The British Library are currently hosting an exhibition called Beautiful Science, showcasing a history of data analysis and how it has been presented. As quantitative data have become more and more plentiful, two challenges are posed: how to interpret, and how to communicate. Notable among the stalls are a variety of maps, demonstrating the increasing influence of Geographical Information Systems (GIS) Mapping. The rise of geographical mapping can arguably be attributed to its excellence in meeting both challenges. It offers both a powerful tool for accessible data visualisation, but also an analytical method for thinking about social, historical or epidemiological issues in a different way.
Parliamentary Trust across Europe, from the European Social Survey
Cluster analysis of food charities in the West Midlands
Growing appreciation of the importance of spatial influences across multiple disciplines in recent times has coincided with a rapid increase in the accessibility of technology that facilitates exploring research questions in a spatial way. These two trends have coincided to produce what has been described as a ‘spatial turn’, in a variety of fields. Social science has been no different, witnessing a boom in spatial thinking, with an increasing recognition and focus on the effects of geographical location on social phenomena.
Mapping has long been of interest to social theorists. In fact, the practice of mapping itself is value laden. Translating the globe of the Earth into a two dimensional map is often likened to peeling an orange and trying to flatten the peel. This ‘flattening’ process is called projection. There are many types of projection, but all of them result in some form of distortion, which at times has led to controversy. The most recognisable projection is called Mercator, produced in 1569 and which Google Maps and others are based on even now. However, Mercator has been decried as an imperialist distortion, as it exaggerates the size of Europe and North America in comparison to that of Africa and South America. However, a much vaunted alternative, the Gall-Peters Projection, which purports to be a ‘true’ reflection of the globe and often adorns left-leaning bedroom walls, is no less skewed, but in different ways. There is no way to flatten an orange without getting some juice in your eye.
Nonetheless, mapping techniques are of great value to the social sciences, both in the interpretation and presentation of data, and provide an exciting way to think about and communicate social issues. Maps are familiar to everyone, and thus provide a highly engaging and accessible way of presenting many different types of information. Software packages, like the freely available Quantum GIS, offer increasingly advanced ways of analysing the effects of geographical proximity on social phenomena.
At NatCen, we are increasingly using mapping for both data visualisation and as a tool for analysis.

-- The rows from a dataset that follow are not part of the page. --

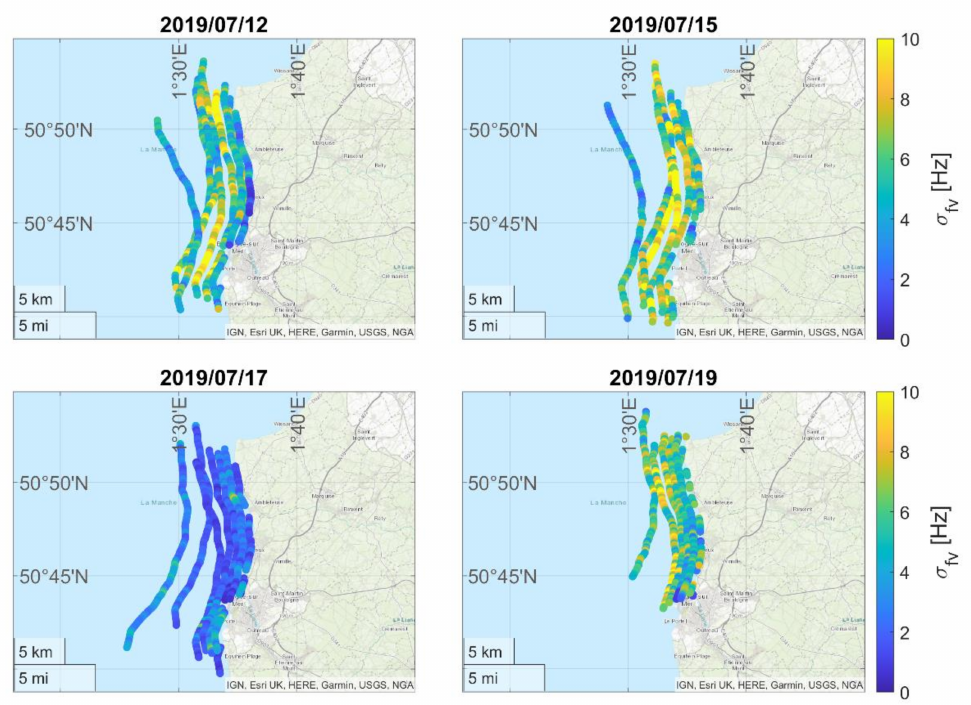
Figure 9. Mapped Doppler spread on the reflection point tracks of the eight GPS satellites analyzed along the coast for each day.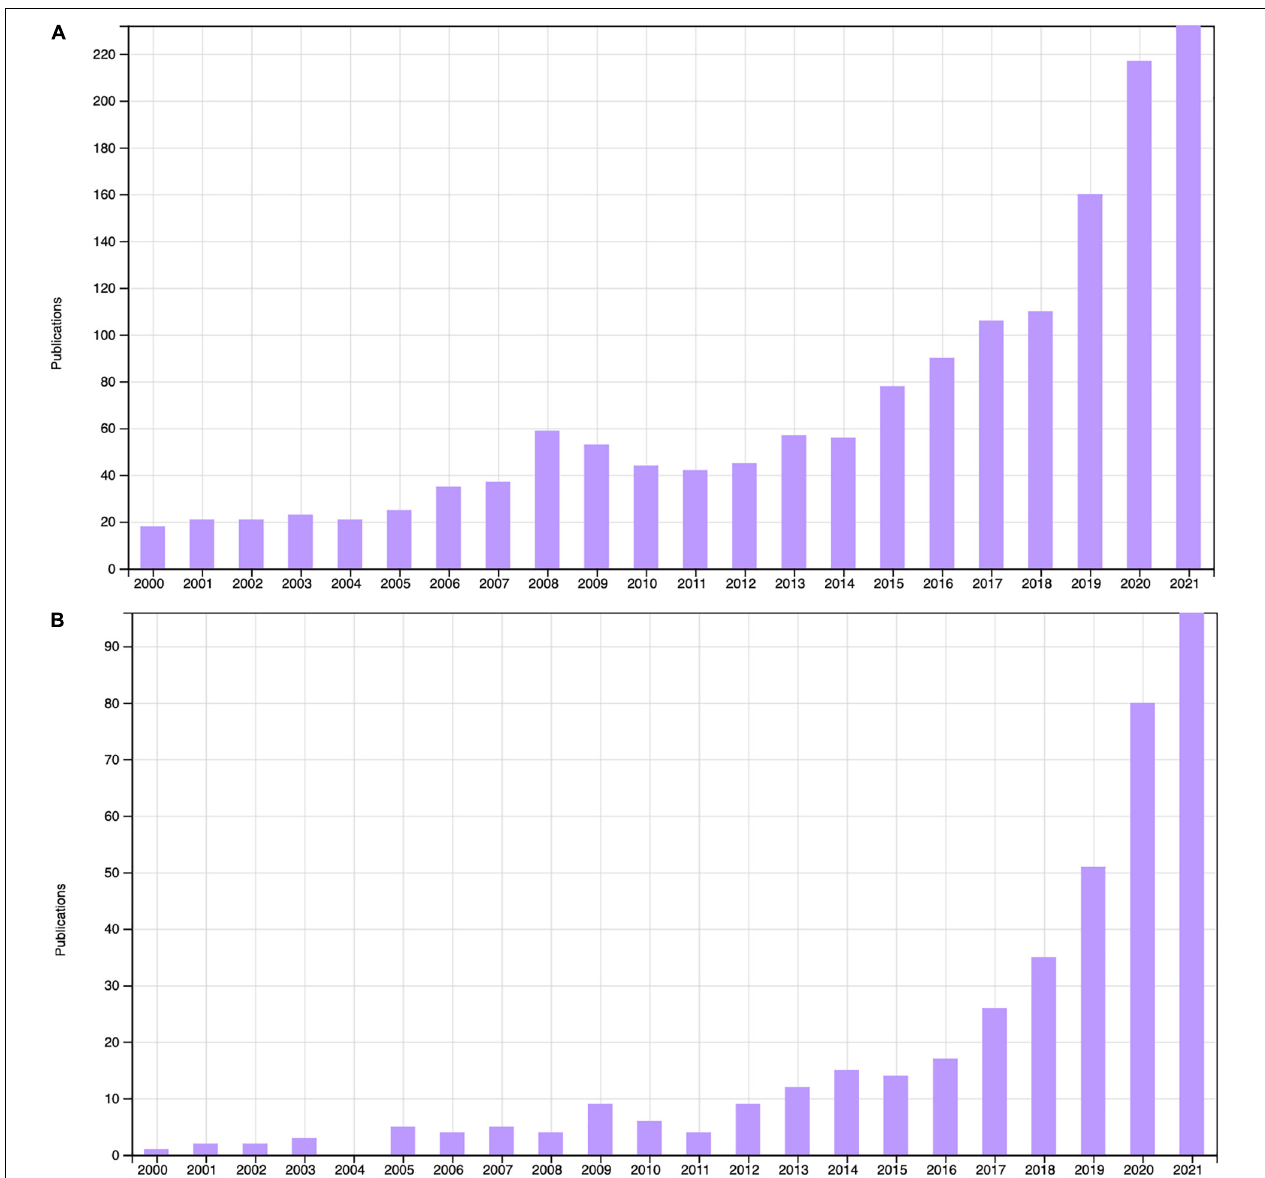
FIGURE 1 | Peer-reviewed articles with “Ketogenic diet” in the title or abstract (A) and “Intermittent fasting” in the title or abstract (B) 2000–2021, Web of Science (accessed 16/12/2021).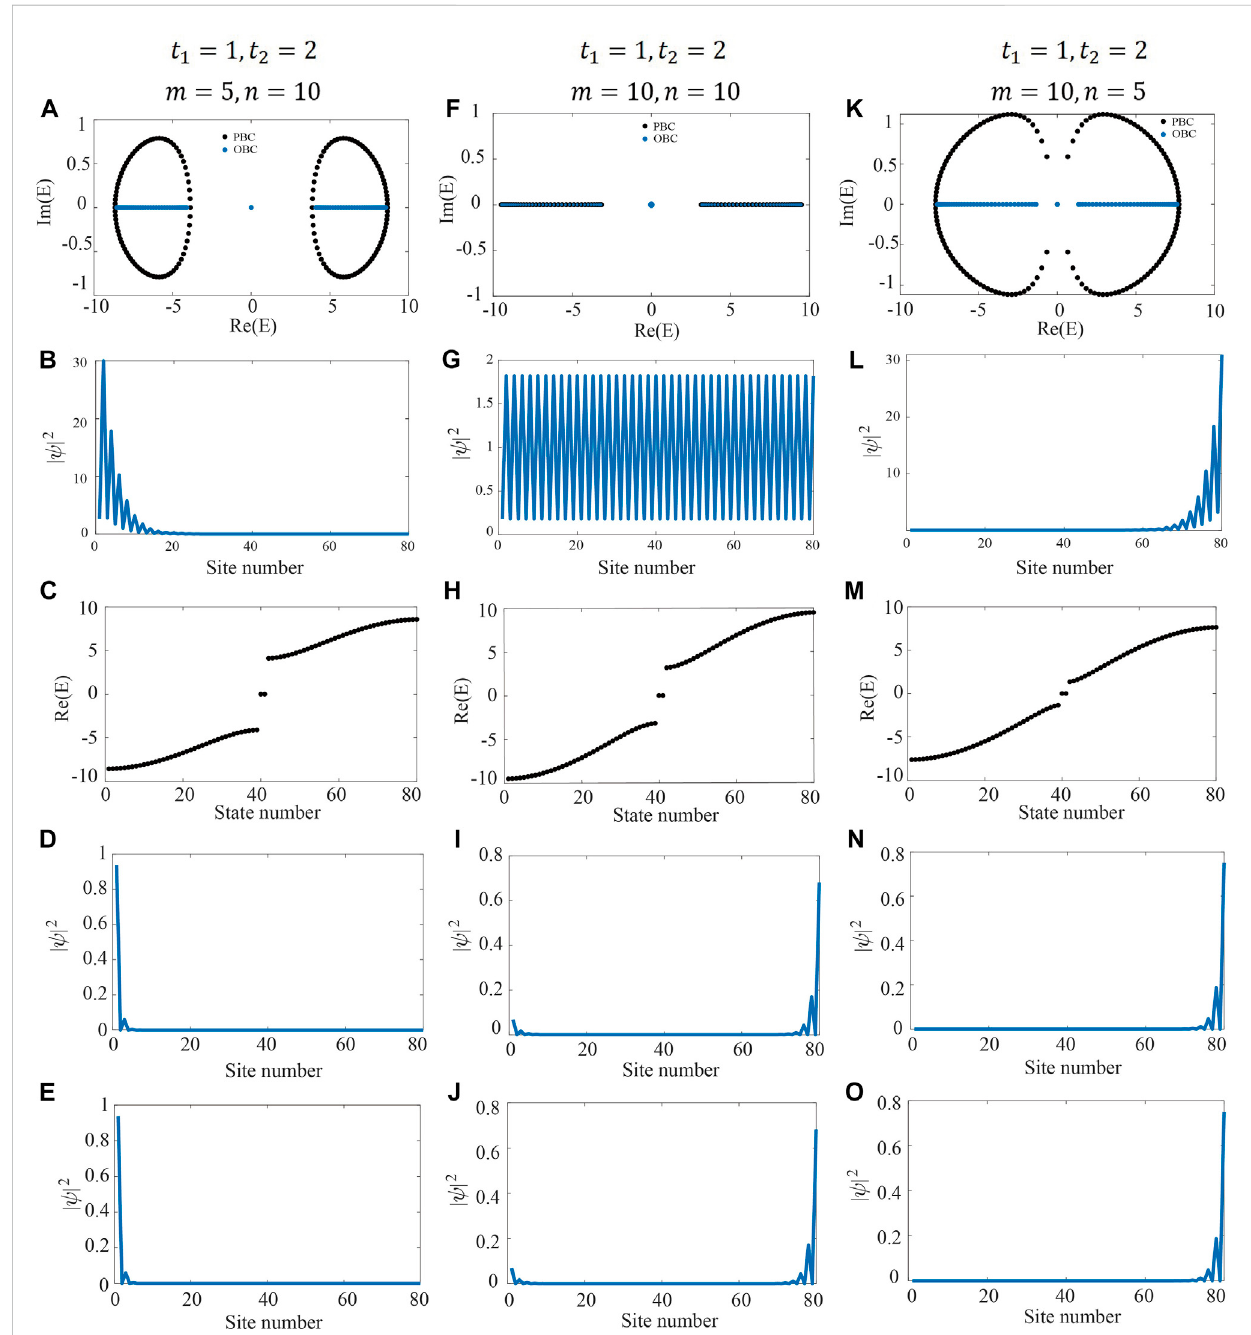
FIGURE 2 We consider three sets of m and n with t 1 (cid:1) 1 and t 2 (cid:1) 2. In subpictures (A) – (E) , we respectively plot and show theenergy spectra, summed intensity pro fi le of all the eigenstates, the real part of eigen energy and intensity pro fi le of in-gap eigenstates in the scenario of m (cid:1) 5 , n (cid:1) 10. Similar calculations are also conducted and the results are displayed in (F) – (J) and (K) – (O) separately for the cases of m (cid:1) 10 , n (cid:1) 10 and m (cid:1) 10 , n (cid:1) 5. The energy spectra in complex-energy planes under the condition of t 1 (cid:1) 1, t 2 (cid:1) 2 are very similar to those in the schemes of t 1 (cid:1) 2, t 2 (cid:1) 1 except for the emergence of zero-energy eigenstates, which essentially are topological states and can be understandable due to larger intercell hopping ( t 2 ) over the intracell ( t 1 )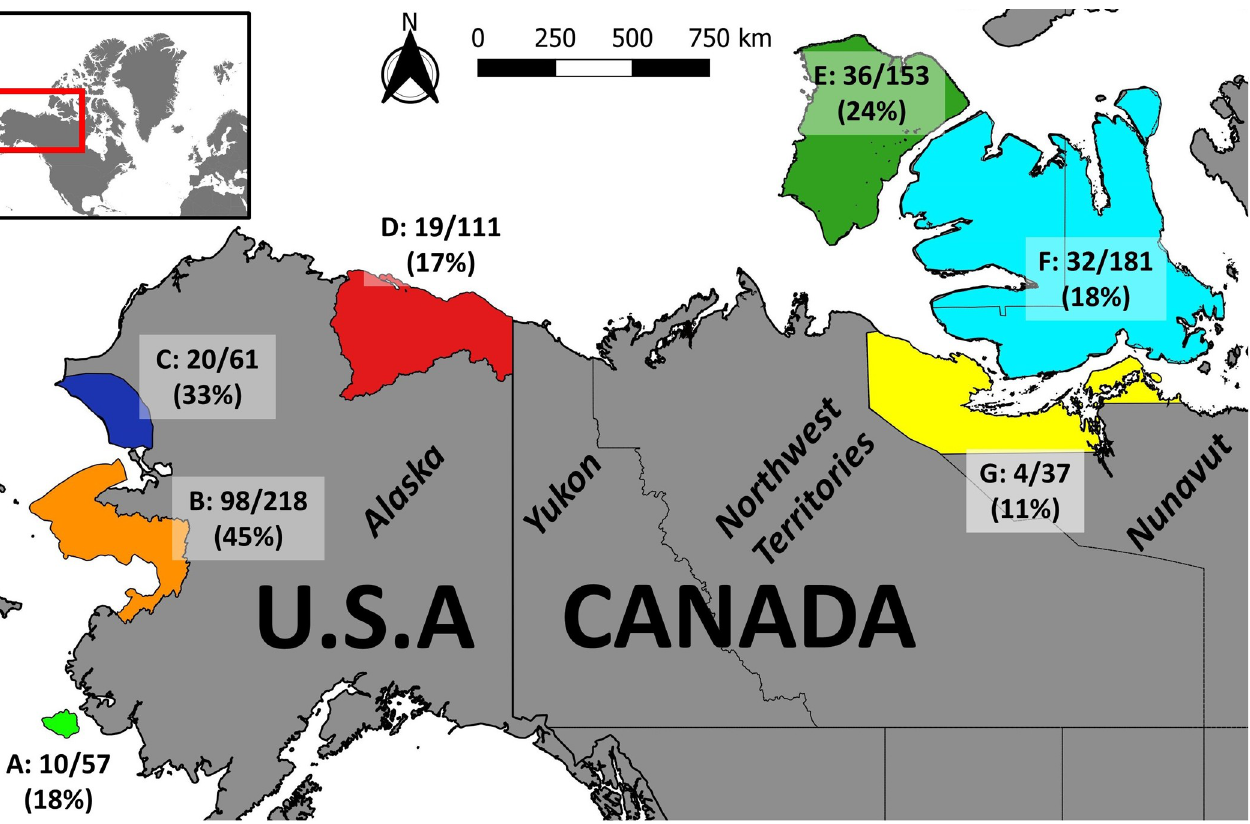
Fig 1. Study area and origin of samples. Regions of origin of 818 muskoxen sampled between 1976 and 2017 and serologically tested for exposure to Erysipelothrix rhusiopathiae . For each region, the number of seropositive/number of tested individuals and the percentage of positives are indicated. A: Nunivak Island; B: Game Management Unit (GMU) 22; C: GMU 23; D: GMU 26; E: Banks Island; F: Victoria Island; G: Kitikmeot Mainland. The map was created using country and province boundaries from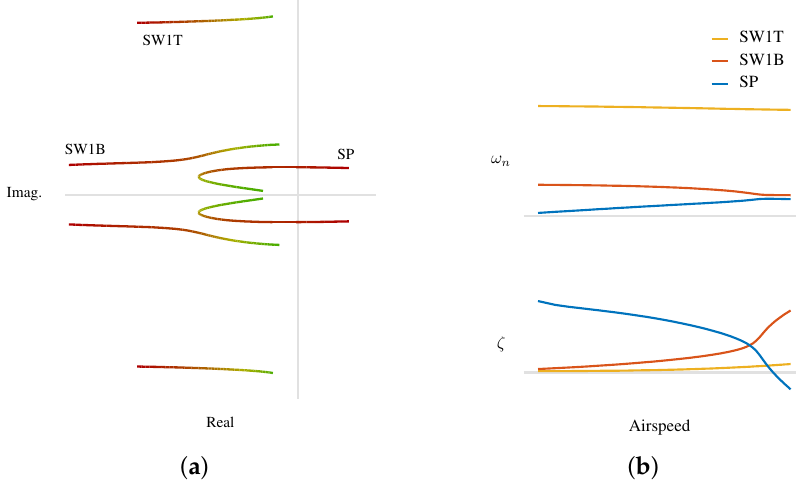
Figure 10. Variation in modal characteristics of the identified model with airspeed and dynamic pressure: ( a ) dynamic-pressure root locus of the identified model, with dynamic pressure increasing linearly from about 15% of the flutter speed (green) to about 115% of the flutter speed (red); and ( b ) frequency and damping ratio of eigenvalues for the identified model over the same airspeed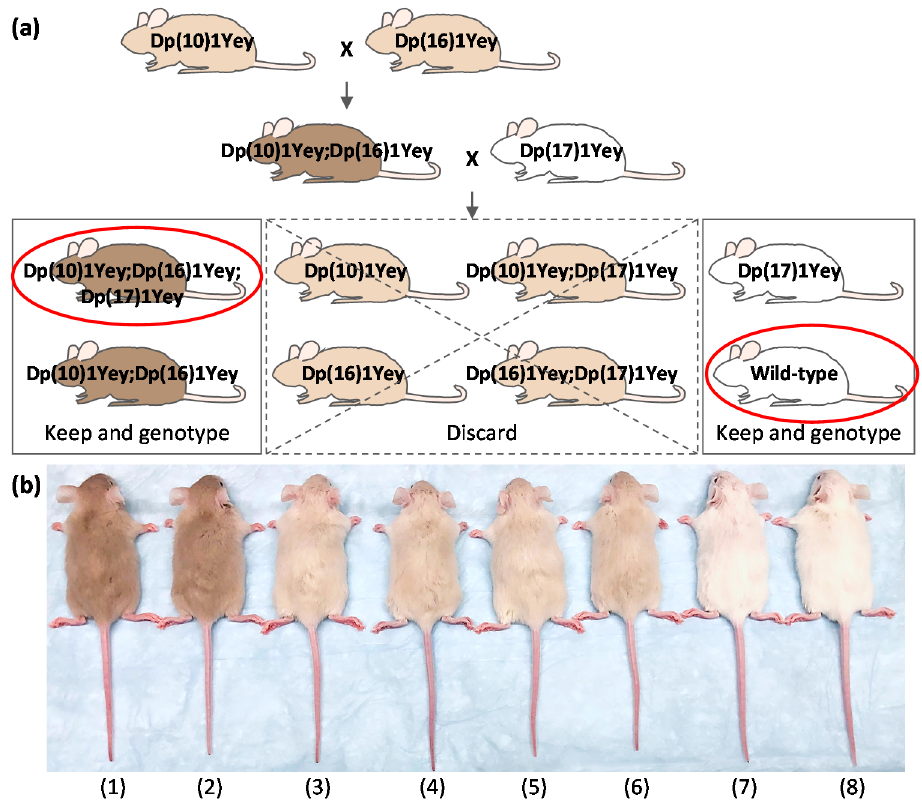
Figure 2. Coat color-facilitated strategy to identify the triple compound model of Down syndrome (DS). ( a ) A Dp(10)1Yey mouse with a cream coat color is crossed to a Dp(16)1Yey mouse with a cream coat color to produce a Dp(10)1Yey;Dp(16)1Yey mouse with a tan coat color. Further crossing of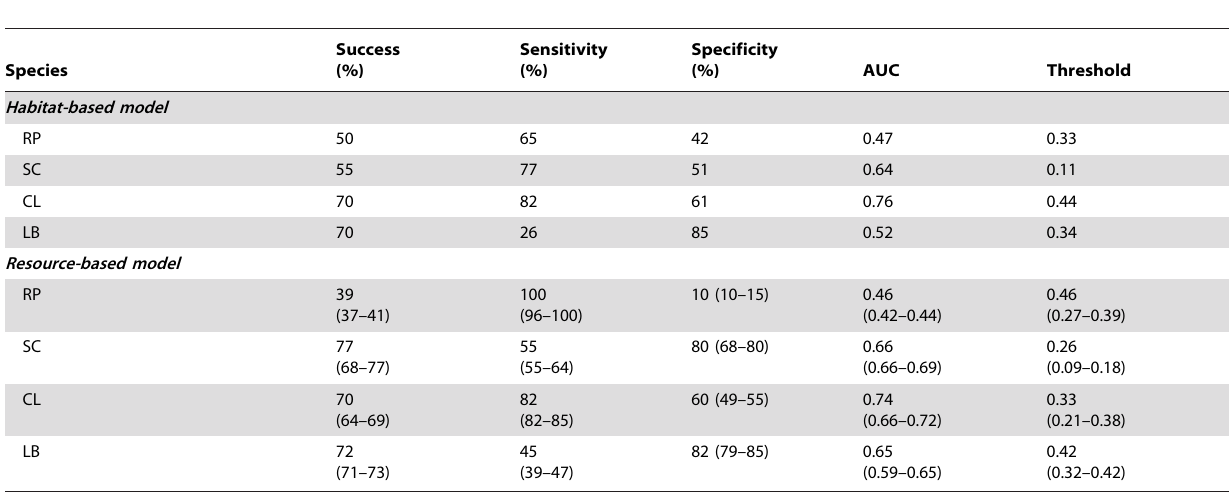
Table 3. Model performance of habitat-based and resource-based models for predicting the occurrence of four steppe bird species in the study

A spatial modelling approach to the location of gambling machines has been developed, and we have produced maps exhibiting measures of wellbeing, political trust and perceptions of personal safety.
Data from the Wellbeing in Wales project
Mapping was also a central aspect to our project exploring FareShare, a charity who distribute excess food from supermarkets to local food charities. GIS techniques were used to analyse the FareShare distribution network, assessing how successful FareShare are in terms of supplying food to charities in areas with greatest poverty and health deprivation. Geographic location is crucial to such an operation, both due to FareShare’s emphasis on redistributing excess fresh food, and also due to the vulnerability of those who rely on FareShare food, largely consisting of groups unlikely to be able to travel significant distances to access it.
FareShare distribution centres and patterns of deprivation in Great Britain
While the increasing need for charity provided food is a cause for alarm, FareShare’s rapidly growing efforts to combat it are clearly impressive, with over three quarters of the most deprived areas in Great Britain within an approximate catchment area of a FareShare depot. In fact, over half of the most deprived fifth of neighbourhoods across the country were found to lie within 2km (a twenty minute walk, or a short bus) of a charity distributing FareShare food.
Geographical factors are consistently found to have significant influence on a variety of social problems and trends. GIS mapping has increasingly given us a tool to thoroughly analyse and communicate this influence in ways beyond just tables of numbers.